Directive »
Can you render the text read from the rows below as one numbered list, with each line as its own item, blank lines skipped, and the pictures left out?
· · · · · · ·
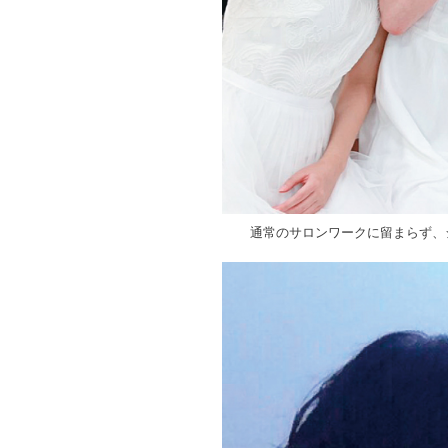
通常のサロンワークに留まらず、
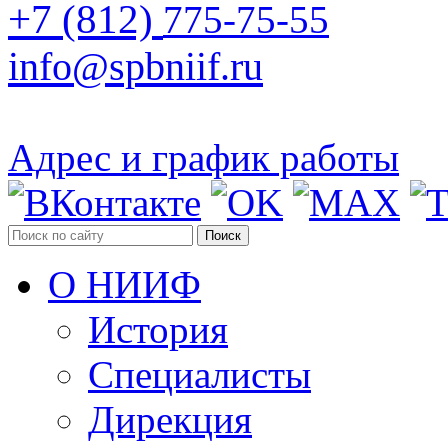
+7 (812)
775-75-55
info@spbniif.ru
Адрес и график работы
Поиск
О НИИФ
История
Специалисты
Дирекция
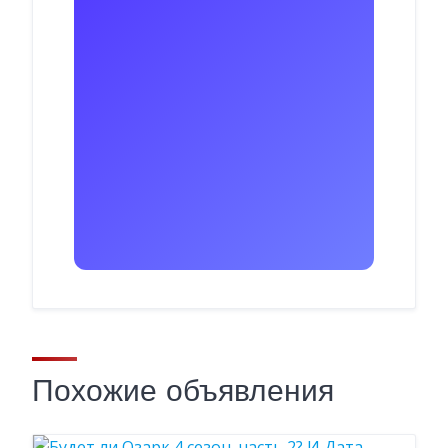
Похожие объявления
· · · · · · ·
Answer box »
1. 通常のサロンワークに留まらず、
2. +7 (812)
3. 775-75-55
4. info@spbniif.ru
5. Адрес и график работы
6. Поиск
7. О НИИФ
8. История
9. Специалисты
10. Дирекция
11. Похожие объявления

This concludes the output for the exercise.